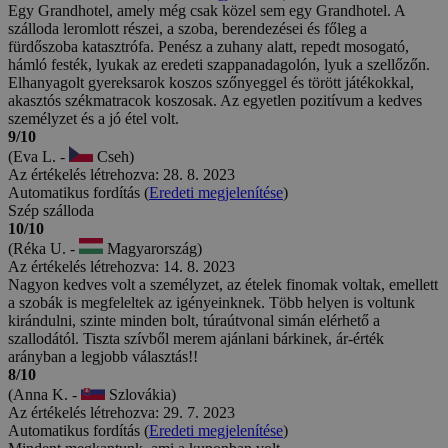
Egy Grandhotel, amely még csak közel sem egy Grandhotel. A
szálloda leromlott részei, a szoba, berendezései és főleg a
fürdőszoba katasztrófa. Penész a zuhany alatt, repedt mosogató,
hámló festék, lyukak az eredeti szappanadagolón, lyuk a szellőzőn.
Elhanyagolt gyereksarok koszos szőnyeggel és törött játékokkal,
akasztós székmatracok koszosak. Az egyetlen pozitívum a kedves
személyzet és a jó étel volt.
9/10
(Eva L. -
Cseh)
Az értékelés létrehozva: 28. 8. 2023
Automatikus fordítás (
Eredeti megjelenítése
)
Szép szálloda
10/10
(Réka U. -
Magyarország)
Az értékelés létrehozva: 14. 8. 2023
Nagyon kedves volt a személyzet, az ételek finomak voltak, emellett
a szobák is megfeleltek az igényeinknek. Több helyen is voltunk
kirándulni, szinte minden bolt, túraútvonal simán elérhető a
szallodától. Tiszta szívből merem ajánlani bárkinek, ár-érték
arányban a legjobb választás!!
8/10
(Anna K. -
Szlovákia)
Az értékelés létrehozva: 29. 7. 2023
Automatikus fordítás (
Eredeti megjelenítése
)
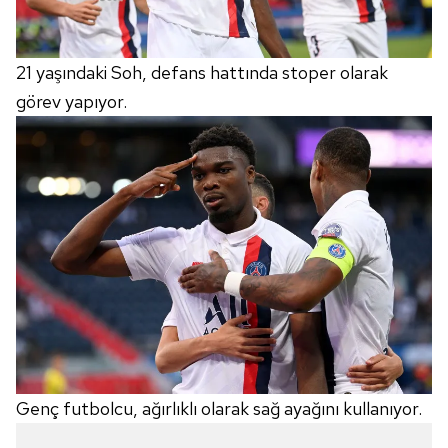
21 yaşındaki Soh, defans hattında stoper olarak
görev yapıyor.
Genç futbolcu, ağırlıklı olarak sağ ayağını kullanıyor.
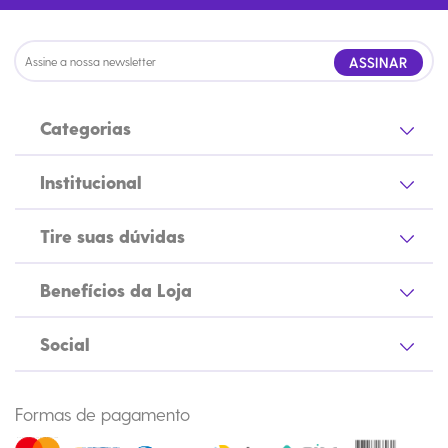
ASSINAR
Categorias
Institucional
Tire suas dúvidas
Benefícios da Loja
Social
Formas de pagamento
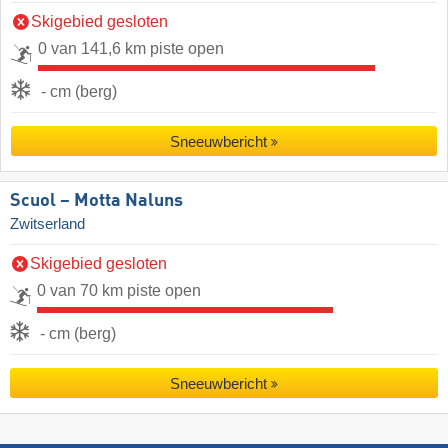
Skigebied gesloten
0 van 141,6 km piste open
- cm (berg)
Sneeuwbericht
Scuol – Motta Naluns
Zwitserland
Skigebied gesloten
0 van 70 km piste open
- cm (berg)
Sneeuwbericht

YOUR OBJECTIVE
Could you copy every line from the records that mentions the word "open"?

THE ANSWER
0 van 141,6 km piste open
0 van 70 km piste open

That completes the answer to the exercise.